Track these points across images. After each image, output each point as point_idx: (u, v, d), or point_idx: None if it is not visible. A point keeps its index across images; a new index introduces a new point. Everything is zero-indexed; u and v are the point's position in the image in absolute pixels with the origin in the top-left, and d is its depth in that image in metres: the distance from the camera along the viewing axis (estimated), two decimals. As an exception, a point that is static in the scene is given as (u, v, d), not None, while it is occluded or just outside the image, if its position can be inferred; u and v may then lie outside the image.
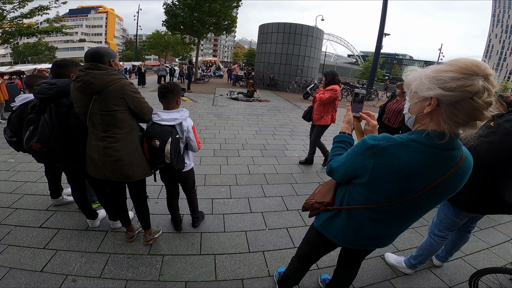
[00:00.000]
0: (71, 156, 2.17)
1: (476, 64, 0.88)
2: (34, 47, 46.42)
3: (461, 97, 0.89)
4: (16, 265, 2.16)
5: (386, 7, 15.57)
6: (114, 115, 1.94)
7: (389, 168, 1.02)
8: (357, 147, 1.13)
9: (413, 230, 3.10)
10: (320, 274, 2.28)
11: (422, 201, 1.10)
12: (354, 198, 1.23)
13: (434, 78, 0.93)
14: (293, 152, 5.64)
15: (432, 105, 0.96)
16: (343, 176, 1.24)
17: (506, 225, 3.44)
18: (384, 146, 1.02)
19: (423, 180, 1.02)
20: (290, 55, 18.97)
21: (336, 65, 53.44)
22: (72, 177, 2.47)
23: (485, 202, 1.89)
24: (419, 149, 0.99)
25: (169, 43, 44.53)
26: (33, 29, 15.42)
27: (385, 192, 1.09)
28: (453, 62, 0.92)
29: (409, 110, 1.10)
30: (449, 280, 2.40)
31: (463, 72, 0.88)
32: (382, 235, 1.31)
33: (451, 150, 1.01)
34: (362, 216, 1.23)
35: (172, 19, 18.56)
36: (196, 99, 11.81)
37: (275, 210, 3.31)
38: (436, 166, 1.00)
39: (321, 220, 1.43)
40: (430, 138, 0.98)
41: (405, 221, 1.24)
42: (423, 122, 1.03)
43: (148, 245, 2.50)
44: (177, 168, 2.26)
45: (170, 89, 2.22)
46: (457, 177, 1.05)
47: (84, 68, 1.90)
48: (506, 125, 1.66)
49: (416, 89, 1.02)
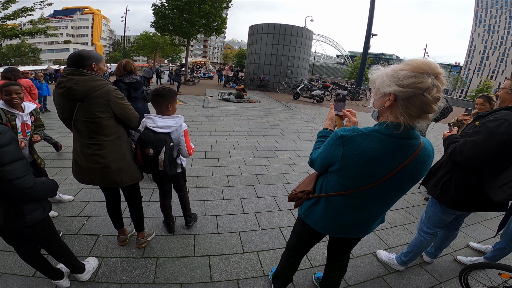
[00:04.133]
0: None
1: (427, 63, 1.01)
2: (18, 48, 45.28)
3: (413, 93, 1.02)
4: (7, 270, 2.12)
5: (373, 7, 15.84)
6: (99, 122, 1.88)
7: (356, 155, 1.14)
8: (330, 138, 1.25)
9: (402, 227, 3.17)
10: (314, 273, 2.32)
11: (389, 187, 1.23)
12: (330, 185, 1.35)
13: (392, 76, 1.06)
14: (284, 152, 5.68)
15: (390, 100, 1.09)
16: (321, 165, 1.35)
17: (492, 220, 3.55)
18: (351, 136, 1.15)
19: (385, 166, 1.15)
20: (280, 56, 19.06)
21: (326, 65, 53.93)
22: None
23: (471, 200, 1.95)
24: (379, 138, 1.12)
25: (158, 44, 44.08)
26: (16, 31, 15.01)
27: (354, 177, 1.21)
28: (408, 62, 1.05)
29: (373, 104, 1.23)
30: (440, 275, 2.47)
31: (415, 71, 1.01)
32: (358, 222, 1.42)
33: (407, 139, 1.13)
34: (338, 203, 1.35)
35: (161, 20, 18.34)
36: (186, 101, 11.74)
37: (268, 210, 3.33)
38: (395, 154, 1.13)
39: (304, 209, 1.55)
40: (389, 128, 1.11)
41: (377, 207, 1.36)
42: (384, 115, 1.17)
43: (141, 248, 2.48)
44: (170, 174, 2.26)
45: (161, 93, 2.18)
46: (417, 164, 1.17)
47: (66, 74, 1.82)
48: (490, 125, 1.71)
49: (378, 86, 1.14)
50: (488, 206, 1.98)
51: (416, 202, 3.87)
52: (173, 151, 2.25)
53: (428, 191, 2.15)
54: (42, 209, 1.67)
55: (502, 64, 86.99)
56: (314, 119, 9.87)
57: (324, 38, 79.81)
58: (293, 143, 6.47)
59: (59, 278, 1.98)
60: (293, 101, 14.71)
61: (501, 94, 1.96)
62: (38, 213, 1.64)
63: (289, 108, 11.96)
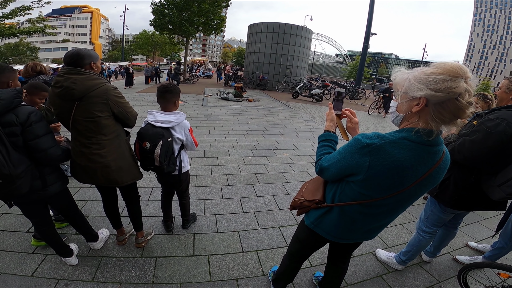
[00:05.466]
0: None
1: (460, 67, 0.96)
2: (16, 47, 45.06)
3: (448, 98, 0.96)
4: (6, 270, 2.11)
5: (373, 7, 15.83)
6: (98, 121, 1.86)
7: (385, 165, 1.06)
8: (351, 146, 1.15)
9: (402, 227, 3.18)
10: (314, 272, 2.32)
11: (412, 193, 1.18)
12: (347, 195, 1.26)
13: (424, 79, 1.00)
14: (284, 151, 5.68)
15: (420, 104, 1.02)
16: (336, 175, 1.26)
17: (490, 220, 3.56)
18: (379, 144, 1.06)
19: (413, 175, 1.09)
20: (279, 55, 19.02)
21: (325, 64, 53.79)
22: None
23: (470, 199, 1.96)
24: (410, 146, 1.06)
25: (157, 43, 44.02)
26: (14, 30, 14.97)
27: (380, 188, 1.14)
28: (440, 65, 0.99)
29: (396, 109, 1.16)
30: (439, 275, 2.47)
31: (450, 74, 0.95)
32: (372, 227, 1.38)
33: (436, 146, 1.09)
34: (354, 211, 1.27)
35: (160, 19, 18.29)
36: (185, 100, 11.70)
37: (267, 209, 3.33)
38: (424, 161, 1.08)
39: (313, 218, 1.46)
40: (420, 135, 1.04)
41: (393, 212, 1.31)
42: (411, 120, 1.10)
43: (140, 247, 2.48)
44: (167, 171, 2.24)
45: (169, 89, 2.19)
46: (440, 170, 1.13)
47: (63, 73, 1.80)
48: (488, 124, 1.72)
49: (405, 89, 1.07)
50: (487, 205, 1.98)
51: (415, 201, 3.86)
52: (172, 147, 2.24)
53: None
54: (61, 182, 2.00)
55: (501, 64, 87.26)
56: (313, 118, 9.87)
57: (324, 37, 79.74)
58: (292, 142, 6.47)
59: (69, 255, 2.21)
60: (292, 100, 14.69)
61: (499, 93, 1.96)
62: (58, 185, 1.96)
63: (288, 107, 11.96)
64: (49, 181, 1.90)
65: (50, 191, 1.91)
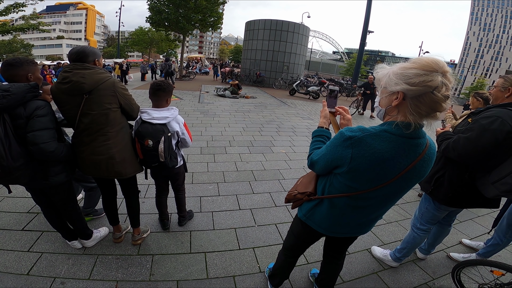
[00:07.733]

Required work = Set down the entries above word for word, but drop any image.

Solution =
Track these points across images. After each image, output each point as point_idx: (u, v, d), or point_idx: None if it is not visible. A point keeps its index across images; a new index introduces a new point. Everything is zero-indexed; u and v are the point's position in the image in absolute pixels with the origin in the top-left, and d is its depth in that image in metres: the distance from the camera along the viewing axis (estimated), two decimals. As an exception, a point that is static in the scene is given as (u, v, d), not None, while it is occluded or just outside the image, if its position can be inferred; u and v may then lie outside the image.
[00:00.000]
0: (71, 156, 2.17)
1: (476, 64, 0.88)
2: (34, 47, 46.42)
3: (461, 97, 0.89)
4: (16, 265, 2.16)
5: (386, 7, 15.57)
6: (114, 115, 1.94)
7: (389, 168, 1.02)
8: (357, 147, 1.13)
9: (413, 230, 3.10)
10: (320, 274, 2.28)
11: (422, 201, 1.10)
12: (354, 198, 1.23)
13: (434, 78, 0.93)
14: (293, 152, 5.64)
15: (432, 105, 0.96)
16: (343, 176, 1.24)
17: (506, 225, 3.44)
18: (384, 146, 1.02)
19: (423, 180, 1.02)
20: (290, 55, 18.97)
21: (336, 65, 53.44)
22: (72, 177, 2.47)
23: (485, 202, 1.89)
24: (419, 149, 0.99)
25: (169, 43, 44.53)
26: (33, 29, 15.42)
27: (385, 192, 1.09)
28: (453, 62, 0.92)
29: (409, 110, 1.10)
30: (449, 280, 2.40)
31: (463, 72, 0.88)
32: (382, 235, 1.31)
33: (451, 150, 1.01)
34: (362, 216, 1.23)
35: (172, 19, 18.56)
36: (196, 99, 11.81)
37: (275, 210, 3.31)
38: (436, 166, 1.00)
39: (321, 220, 1.43)
40: (430, 138, 0.98)
41: (405, 221, 1.24)
42: (423, 122, 1.03)
43: (148, 245, 2.50)
44: (177, 168, 2.26)
45: (170, 89, 2.22)
46: (457, 177, 1.05)
47: (84, 68, 1.90)
48: (506, 125, 1.66)
49: (416, 89, 1.02)
[00:04.133]
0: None
1: (427, 63, 1.01)
2: (18, 48, 45.28)
3: (413, 93, 1.02)
4: (7, 270, 2.12)
5: (373, 7, 15.84)
6: (99, 122, 1.88)
7: (356, 155, 1.14)
8: (330, 138, 1.25)
9: (402, 227, 3.17)
10: (314, 273, 2.32)
11: (389, 187, 1.23)
12: (330, 185, 1.35)
13: (392, 76, 1.06)
14: (284, 152, 5.68)
15: (390, 100, 1.09)
16: (321, 165, 1.35)
17: (492, 220, 3.55)
18: (351, 136, 1.15)
19: (385, 166, 1.15)
20: (280, 56, 19.06)
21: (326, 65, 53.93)
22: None
23: (471, 200, 1.95)
24: (379, 138, 1.12)
25: (158, 44, 44.08)
26: (16, 31, 15.01)
27: (354, 177, 1.21)
28: (408, 62, 1.05)
29: (373, 104, 1.23)
30: (440, 275, 2.47)
31: (415, 71, 1.01)
32: (358, 222, 1.42)
33: (407, 139, 1.13)
34: (338, 203, 1.35)
35: (161, 20, 18.34)
36: (186, 101, 11.74)
37: (268, 210, 3.33)
38: (395, 154, 1.13)
39: (304, 209, 1.55)
40: (389, 128, 1.11)
41: (377, 207, 1.36)
42: (384, 115, 1.17)
43: (141, 248, 2.48)
44: (170, 174, 2.26)
45: (161, 93, 2.18)
46: (417, 164, 1.17)
47: (66, 74, 1.82)
48: (490, 125, 1.71)
49: (378, 86, 1.14)
50: (488, 206, 1.98)
51: (416, 202, 3.87)
52: (173, 151, 2.25)
53: (428, 191, 2.15)
54: (42, 209, 1.67)
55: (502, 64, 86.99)
56: (314, 119, 9.87)
57: (324, 38, 79.81)
58: (293, 143, 6.47)
59: (59, 278, 1.98)
60: (293, 101, 14.71)
61: (501, 94, 1.96)
62: (38, 213, 1.64)
63: (289, 108, 11.96)
[00:05.466]
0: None
1: (460, 67, 0.96)
2: (16, 47, 45.06)
3: (448, 98, 0.96)
4: (6, 270, 2.11)
5: (373, 7, 15.83)
6: (98, 121, 1.86)
7: (385, 165, 1.06)
8: (351, 146, 1.15)
9: (402, 227, 3.18)
10: (314, 272, 2.32)
11: (412, 193, 1.18)
12: (347, 195, 1.26)
13: (424, 79, 1.00)
14: (284, 151, 5.68)
15: (420, 104, 1.02)
16: (336, 175, 1.26)
17: (490, 220, 3.56)
18: (379, 144, 1.06)
19: (413, 175, 1.09)
20: (279, 55, 19.02)
21: (325, 64, 53.79)
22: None
23: (470, 199, 1.96)
24: (410, 146, 1.06)
25: (157, 43, 44.02)
26: (14, 30, 14.97)
27: (380, 188, 1.14)
28: (440, 65, 0.99)
29: (396, 109, 1.16)
30: (439, 275, 2.47)
31: (450, 74, 0.95)
32: (372, 227, 1.38)
33: (436, 146, 1.09)
34: (354, 211, 1.27)
35: (160, 19, 18.29)
36: (185, 100, 11.70)
37: (267, 209, 3.33)
38: (424, 161, 1.08)
39: (313, 218, 1.46)
40: (420, 135, 1.04)
41: (393, 212, 1.31)
42: (411, 120, 1.10)
43: (140, 247, 2.48)
44: (167, 171, 2.24)
45: (169, 89, 2.19)
46: (440, 170, 1.13)
47: (63, 73, 1.80)
48: (488, 124, 1.72)
49: (405, 89, 1.07)
50: (487, 205, 1.98)
51: (415, 201, 3.86)
52: (172, 147, 2.24)
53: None
54: (61, 182, 2.00)
55: (501, 64, 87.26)
56: (313, 118, 9.87)
57: (324, 37, 79.74)
58: (292, 142, 6.47)
59: (69, 255, 2.21)
60: (292, 100, 14.69)
61: (499, 93, 1.96)
62: (58, 185, 1.96)
63: (288, 107, 11.96)
64: (49, 181, 1.90)
65: (50, 191, 1.91)
[00:07.733]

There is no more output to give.